Author: Maureen Doyle McQuerry
Genre: historical fiction
Similar books: Lord of the Mountain by Ronald Kidd
The Hired Girl by Laura Amy Schlitz
Rating:
a bit of a mixed bag |
Summary (provided by publisher): “The carnage began with the roses. She hacked at their ruffled blooms until they dropped into monstrous drifts of red on the parched yellow lawn … Only two things kept my mother grounded to us: my uncle Stephen and stories.”
Fourteen-year-old Molly worries about school, friends, and her parents’ failed marriage, but mostly about her mother’s growing depression. Molly knows her mother is nursing a carefully-kept secret. A writer with an obsession for other people’s life stories, Elaine Donnelly is the poster child of repressed emotions.

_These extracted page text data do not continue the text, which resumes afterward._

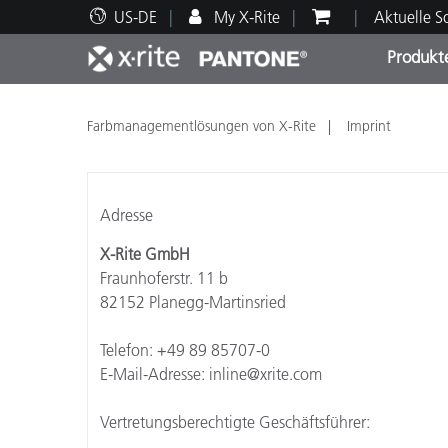
US-DE
My X-Rite
Aktuelle 
Produkt
Spitzenprodukte
Druck und Verpackung
Technischer Support
Pädagogische Ressourcen
Produ
Anstr
Servi
Ausbi
Farbmanagementlösungen von X-Rite
Imprint
Adresse
X-Rite GmbH
Brand
Fraunhoferstr. 11 b
Automobil
82152 Planegg-Martinsried
Textil
Telefon: +49 89 85707-0
E-Mail-Adresse: inline@xrite.com
Vertretungsberechtigte Geschäftsführer:
Kosme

Molly spends her California summer alternately watching out for her little brother Angus and tip-toeing around her mother’s raw feelings. Molly needs her mother more than ever, but Elaine shuts herself off from real human connections and buries herself in the lives and deaths of the strangers she writes about. When Uncle Stephen is pressed into the limelight because of his miracle cure of a young man, Elaine can no longer hide behind other people’s stories. And as Molly digs into her mother’s past, she finds a secret hidden in her mother’s dresser that may be the key to unlocking a family mystery dating to 1918 New York—a secret that could destroy or save their future.
Told in dual narratives between 1918 New York City and 1955 San Jose, California, Between Before and After, by award-winning author Maureen McQuerry, explores the nature of family secrets, resiliency, and redemption. This is an historical coming-of-age Young Adult story about the complex bonds between mothers and daughters.

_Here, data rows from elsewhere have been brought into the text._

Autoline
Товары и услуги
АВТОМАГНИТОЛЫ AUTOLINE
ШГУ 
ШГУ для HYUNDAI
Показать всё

My opinion: Initially, I was very into this book. I loved the back and forth perspectives, the way information revealed in Elaine's story influenced the events in Molly's story. I was certainly intrigued by the promise of a big secret in New York that would provide final context for the California story. And that's why the moment when Molly learns the truth about the boarding school was a bit of a disappointment. It took the impact out of the big reveal.

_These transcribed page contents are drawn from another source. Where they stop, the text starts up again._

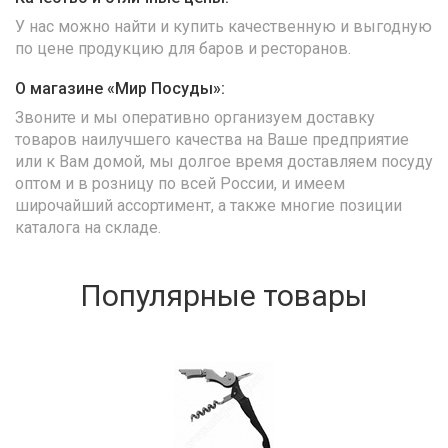
У нас можно найти и купить качественную и выгодную
по цене продукцию для баров и ресторанов.
О магазине «Мир Посуды»:
Звоните и мы оперативно организуем доставку
товаров наилучшего качества на Ваше предприятие
или к Вам домой, мы долгое время доставляем посуду
оптом и в розницу по всей России, и имеем
широчайший ассортимент, а также многие позиции
каталога на складе.
Популярные товары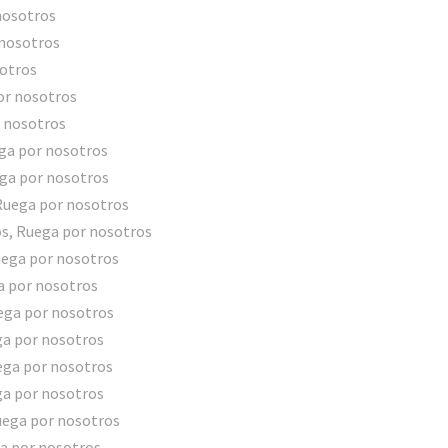
nosotros
 nosotros
sotros
por nosotros
r nosotros
ega por nosotros
ega por nosotros
 Ruega por nosotros
os, Ruega por nosotros
Ruega por nosotros
a por nosotros
uega por nosotros
ga por nosotros
ega por nosotros
ga por nosotros
uega por nosotros
ga por nosotros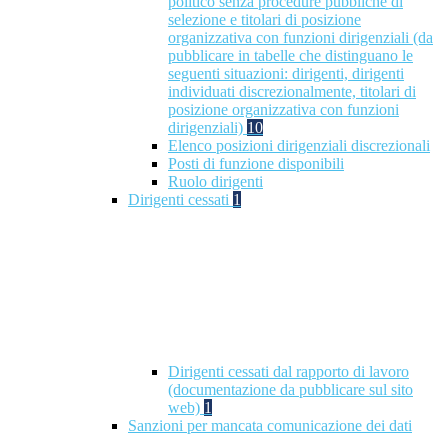
politico senza procedure pubbliche di
selezione e titolari di posizione
organizzativa con funzioni dirigenziali (da
pubblicare in tabelle che distinguano le
seguenti situazioni: dirigenti, dirigenti
individuati discrezionalmente, titolari di
posizione organizzativa con funzioni
dirigenziali)
10
Elenco posizioni dirigenziali discrezionali
Posti di funzione disponibili
Ruolo dirigenti
Dirigenti cessati
1
Dirigenti cessati dal rapporto di lavoro
(documentazione da pubblicare sul sito
web)
1
Sanzioni per mancata comunicazione dei dati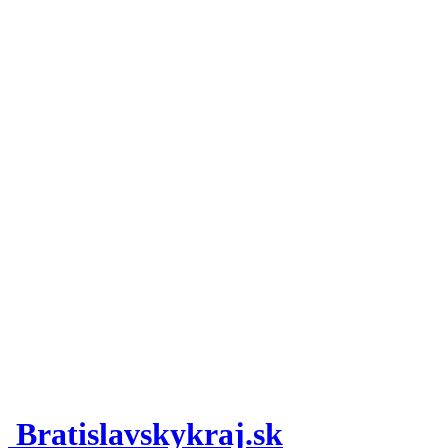
Bratislavskykraj.sk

The miracle aspect was unique. I liked that the focus was less on whether miracles are real and more on how destructive the claim of a miracle can actually be. Here are these lives that are totally disrupted and family secrets that are nearly revealed to the world based on intense public scrutiny. And the pressure of being a "miracle child" leads the boy to take an insane risk. A mixed bag of expected plot points and interesting explorations.
More information: Between Before and After releases February 5.
Advanced Reader Copy provided by NetGalley.